Court documents indicate he assaulted the mother of two of his children, with testimony indicating she had previously filed a protective order against Henderson. Henderson said he “only threw a rock” at her and that the protective order was years ago. He said they had gotten back together again after about one week and that the numerous incidents of family violence cited in the order were false.
Henderson, who also has two children by a second female, had seen his common-law marriage with a third woman end a few weeks prior to the collision. He had moved out but had taken his common-law wife’s SUV, which was the vehicle that collided with Wittlinger’s.
Henderson, who wiped tears from his eyes during his testimony, talked about his children and asked jurors to sentence him toward the lesser side. He said he was the main provider for his children and was involved in their lives.

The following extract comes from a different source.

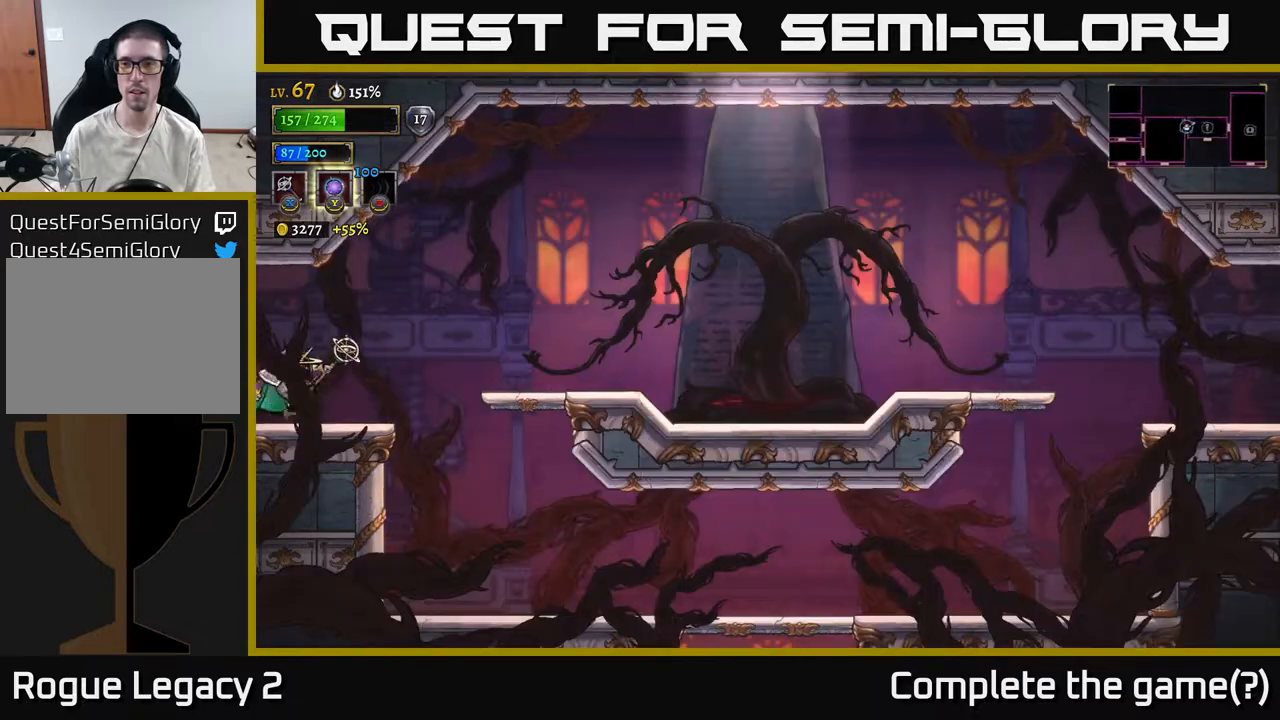
{"buttons": [], "left_stick": "right", "right_stick": "center", "events": [[200, "R2", "down"], [500, "R2", "up"]]}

He said he sympathized with Wittlinger, but again denied any role in her death.
“I did not kill that lady, there’s no way,” he said. “I know Mimi lost her life. … I just don’t believe it’s probable that I was driving that car.”
Henderson, who has been at Wayne McCollum Detention Center since he was taken into custody in May 2007, will be credited with 327 days already served toward his sentence.